No. We won’t ever publish your institution’s mean score with your institution’s name. Ever. We will be looking at variance between institutions, so we will likely publish a global finding such as “institution accounted for 22% of variance in resident wellness with estimated mean wellness scores ranging from 3.11 to 4.62.” That sort of thing.
What will Wayne State do with the data?
You can review our research protocol given educational exemption by our IRB. That is our plan for these data.
How can I see or complete the scale?
Anyone can complete the scale by going to this website:
How do I get my data?
We will give you a username and password. Then you can go to this web page to get your data:
Enter your username and password and you will be able to see all the data from your institution and download it into a text file suitable for importing into Excel or SPSS or whatever program you like.
How do I score the RWS?
The mean of all 10 items is the wellness score. Based on our research so far, we expect most residents to have a score between 2.5 and 4.5.
We need more data from more institutions to determine what normal and abnormal scores are.
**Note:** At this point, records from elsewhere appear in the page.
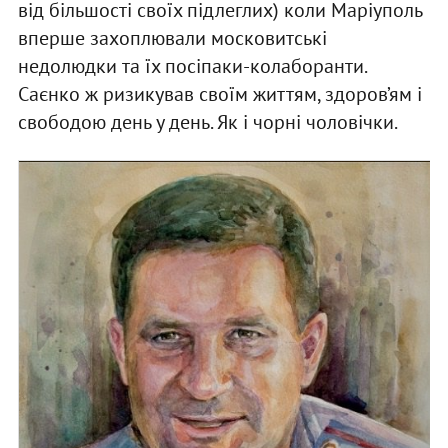
від більшості своїх підлеглих) коли Маріуполь
вперше захоплювали московитські
недолюдки та їх посіпаки-колаборанти.
Саєнко ж ризикував своїм життям, здоров’ям і
свободою день у день. Як і чорні чоловічки.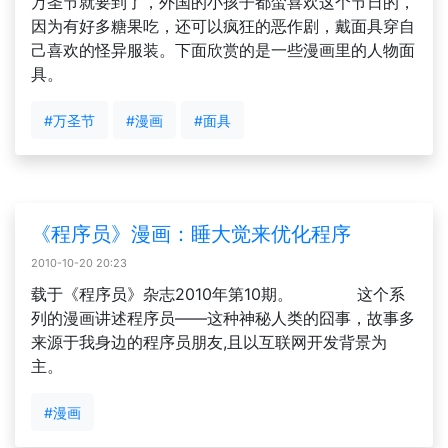
万圣节就要到了，外国的小孩子都蛮喜欢这个节日的，
因为有好多糖果吃，还可以疯狂的恶作剧，戴面具穿自
己喜欢的怪异服装。下面欣赏的是一些漫画里的人物面
具。
#万圣节
#漫画
#面具
《程序员》漫画：睡大觉来优化程序
2010-10-20 20:23
载于《程序员》杂志2010年第10期。 这个系
列的漫画讲述程序员——这种神秘人类的囧事，故事多
来源于我身边的程序员朋友,且以互联网开发背景为
主。
#漫画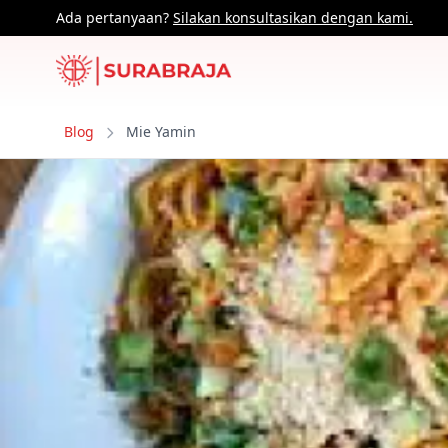
Ada pertanyaan?
Silakan konsultasikan dengan kami.
Blog
Mie Yamin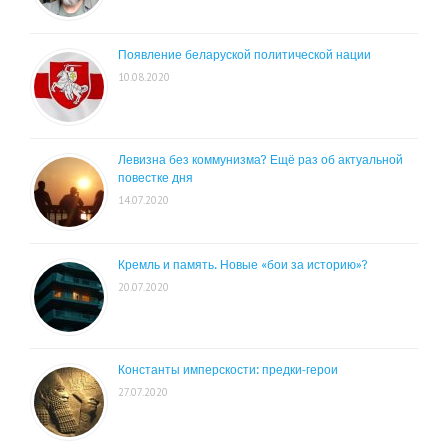
Появление беларуской политической нации
10.08.2020
Левизна без коммунизма? Ещё раз об актуальной
повестке дня
14.07.2020
Кремль и память. Новые «бои за историю»?
20.07.2020
Константы имперскости: предки-герои
27.07.2020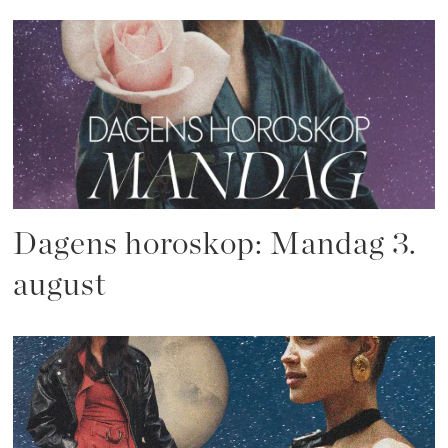
Dagens horoskop: Mandag 3.
august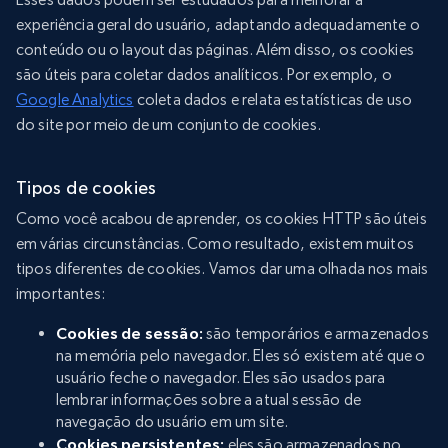
experiência geral do usuário, adaptando adequadamente o
conteúdo ou o layout das páginas. Além disso, os cookies
são úteis para coletar dados analíticos. Por exemplo, o
Google Analytics
coleta dados e relata estatísticas de uso
do site por meio de um conjunto de cookies.
Tipos de cookies
Como você acabou de aprender, os cookies HTTP são úteis
em várias circunstâncias. Como resultado, existem muitos
tipos diferentes de cookies. Vamos dar uma olhada nos mais
importantes:
Cookies de sessão:
são temporários e armazenados
na memória pelo navegador. Eles só existem até que o
usuário feche o navegador. Eles são usados para
lembrar informações sobre a atual sessão de
navegação do usuário em um site.
Cookies persistentes:
eles são armazenados no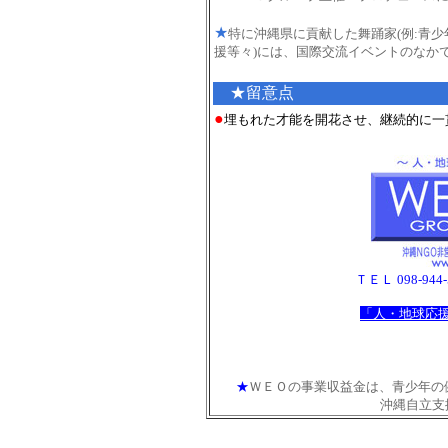
★
特に沖縄県に貢献した舞踊家(例:青
援等々)には、国際交流イベントのなか
★留意点
●
埋もれた才能を開花させ、継続的に一
ＴＥＬ 098-944-57
「人・地球応
★
ＷＥＯの事業収益金は、青少年の
沖縄自立支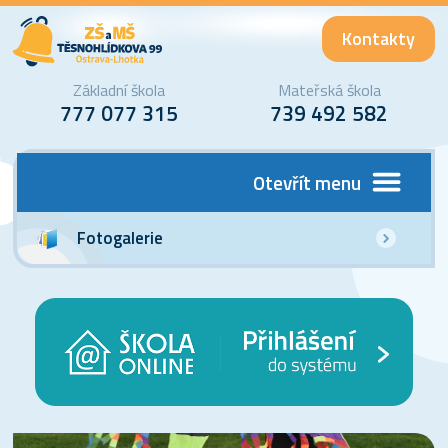
Kontakty
Základní škola
Mateřská škola
777 077 315
739 492 582
Otevřít menu
Fotogalerie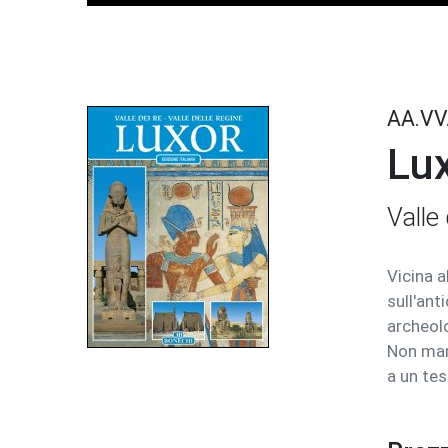
AA.VV
Lu
Valle
Vicina a
sull'ant
archeolo
Non man
a un tes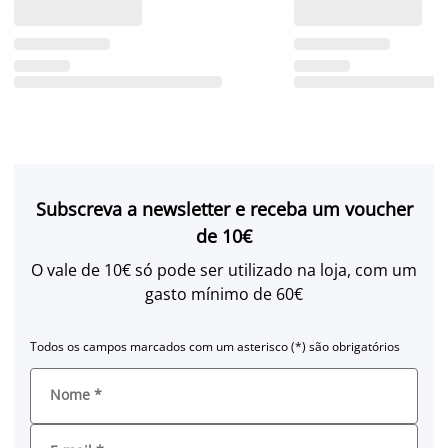
Subscreva a newsletter e receba um voucher
de 10€
O vale de 10€ só pode ser utilizado na loja, com um
gasto mínimo de 60€
Todos os campos marcados com um asterisco (*) são obrigatórios
Nome
*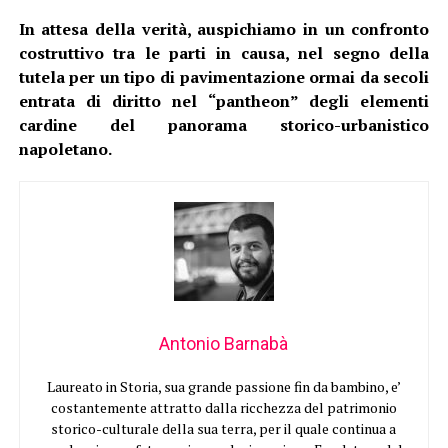
In attesa della verità, auspichiamo in un confronto
costruttivo tra le parti in causa, nel segno della
tutela per un tipo di pavimentazione ormai da secoli
entrata di diritto nel “pantheon” degli elementi
cardine del panorama storico-urbanistico
napoletano.
Antonio Barnabà
Laureato in Storia, sua grande passione fin da bambino, e’
costantemente attratto dalla ricchezza del patrimonio
storico-culturale della sua terra, per il quale continua a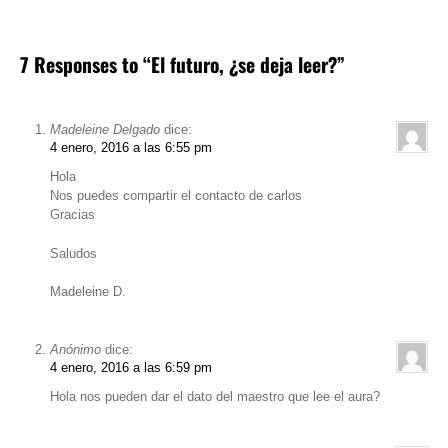
7 Responses to “El futuro, ¿se deja leer?”
Madeleine Delgado
dice:
4 enero, 2016 a las 6:55 pm
Hola
Nos puedes compartir el contacto de carlos
Gracias
Saludos
Madeleine D.
Anónimo
dice:
4 enero, 2016 a las 6:59 pm
Hola nos pueden dar el dato del maestro que lee el aura?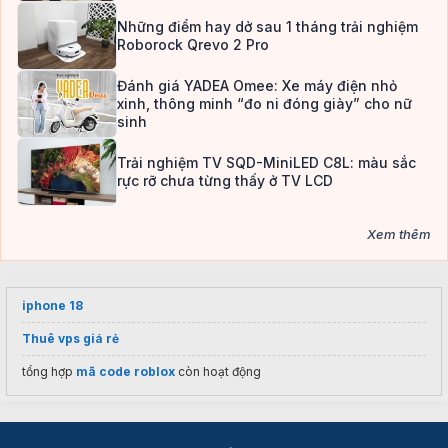
Những điểm hay dở sau 1 tháng trải nghiệm
Roborock Qrevo 2 Pro
Đánh giá YADEA Omee: Xe máy điện nhỏ
xinh, thông minh “đo ni đóng giày” cho nữ
sinh
Trải nghiệm TV SQD-MiniLED C8L: màu sắc
rực rỡ chưa từng thấy ở TV LCD
Xem thêm
iphone 18
Thuê vps giá rẻ
tổng hợp
mã code roblox
còn hoạt động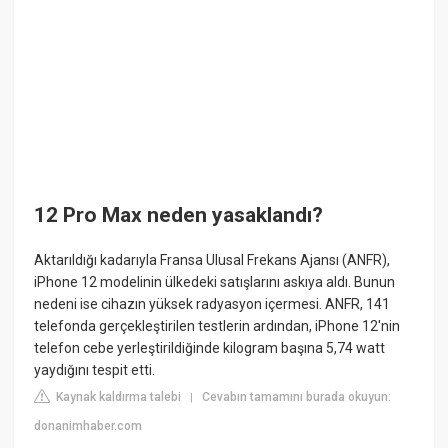
12 Pro Max neden yasaklandı?
Aktarıldığı kadarıyla Fransa Ulusal Frekans Ajansı (ANFR),
iPhone 12 modelinin ülkedeki satışlarını askıya aldı. Bunun
nedeni ise cihazın yüksek radyasyon içermesi. ANFR, 141
telefonda gerçekleştirilen testlerin ardından, iPhone 12'nin
telefon cebe yerleştirildiğinde kilogram başına 5,74 watt
yaydığını tespit etti.
Kaynak kaldırma talebi
Cevabın tamamını burada okuyun:
|
donanimhaber.com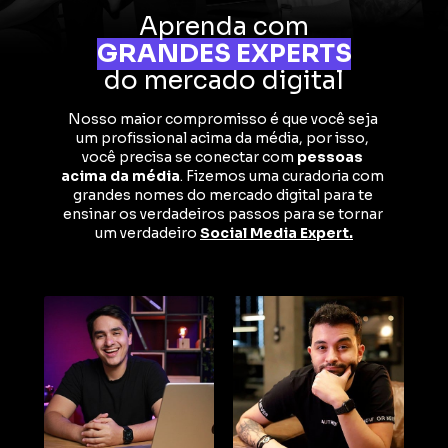
Aprenda com
GRANDES EXPERTS
do mercado digital
Nosso maior compromisso é que você seja 
um profissional acima da média, por isso, 
você precisa se conectar com 
pessoas 
acima da média
. Fizemos uma curadoria com 
grandes nomes do mercado digital para te 
ensinar os verdadeiros passos para se tornar 
um verdadeiro 
Social Media Expert.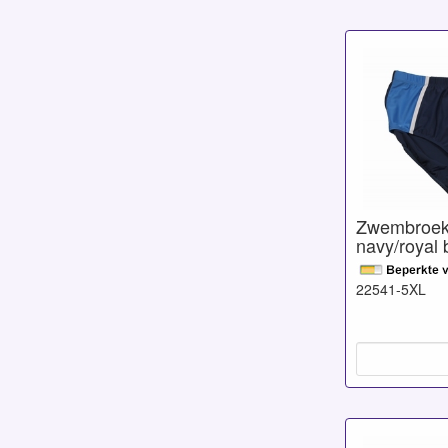
Zwembroek
navy/royal 
22541-5XL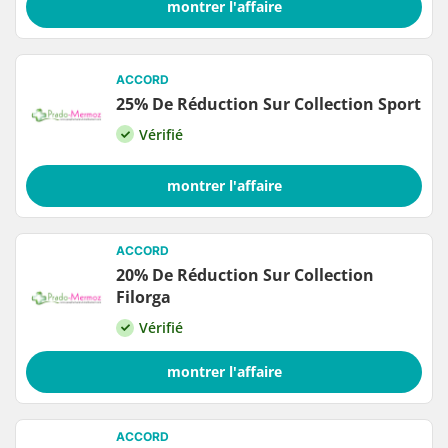
montrer l'affaire
ACCORD
25% De Réduction Sur Collection Sport
Vérifié
montrer l'affaire
ACCORD
20% De Réduction Sur Collection
Filorga
Vérifié
montrer l'affaire
ACCORD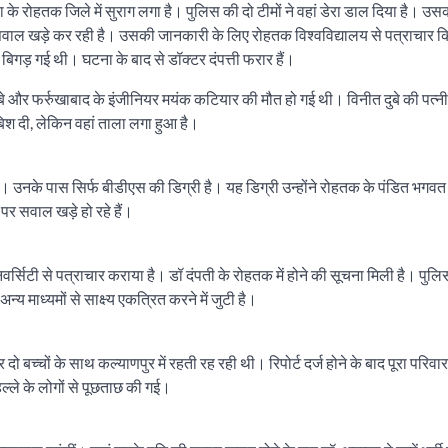
ाणा के रोहतक जिले में सुराग लगा है। पुलिस की दो टीमों ने वहां डेरा डाल दिया है।
ी सवाल खड़े कर रही है। उसकी जानकारी के लिए रोहतक विश्वविद्यालय से पत्राचार क
 बिगड़ गई थी। घटना के बाद से डॉक्टर दंपत्ती फरार हैं।
े और फर्रुखाबाद के इंजीनियर मयंक कटियार की मौत हो गई थी। विनीत दुबे की पत्नी
दबिश दी, लेकिन वहां ताला लगा हुआ है।
ै। उनके पास सिर्फ बीडीएस की डिग्री है। यह डिग्री उन्होंने रोहतक के पंडित भगवत
पर सवाल खड़े हो रहे हैं।
र्सिटी से पत्राचार कराया है। डॉ दंपती के रोहतक में होने की सूचना मिली है। पुलिस
अन्य माध्यमों से साक्ष्य एकत्रित करने में जुटी है।
दो बच्चों के साथ कल्याणपुर में रहती रह रही थी। रिपोर्ट दर्ज होने के बाद पूरा परिवार
ल्ले के लोगों से पूछताछ की गई।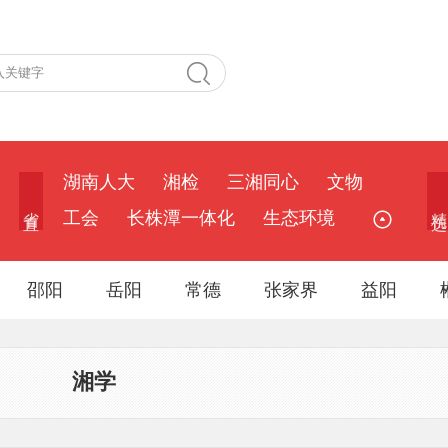
湖南人大
湘检
三湘同心
文物
省 直
精 选
工会
长株潭一体化
生态环境
邵阳
岳阳
常德
张家界
益阳
湘学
Do I need IRB approval to participate?
Ask your institution's IRB office. According to the law, you don’t need IRB approval if you are only using the RWS for program evaluation or educational assessment. If you plan to use the scale to conduct research, you’ll need at least a formal IRB exemption and possibly a review of your research protocol. So ask them. Our end is covered by our IRB: we have approval to use all collected data to refine the tool.
What’s in it for me?
You get to use an empirically-derived scale built on solid psychometric grounds to help you comply with new ACGME requirements to monitor your residents’ wellness. By using the RWS, you will signal to your residents that you value their wellness, not just their lack of burnout. You will contribute to the refinement of the instrument itself in the process.
What’s in it for the Wayne State University Office of Graduate Medical Education?
We want residents develop professionally without becoming overwhelmed and undernourished. We believe residents cannot become effective clinicians if they themselves are becoming unwell. The RWS is a small part of our initiative to improve resident wellness and to share our findings with the larger GME community.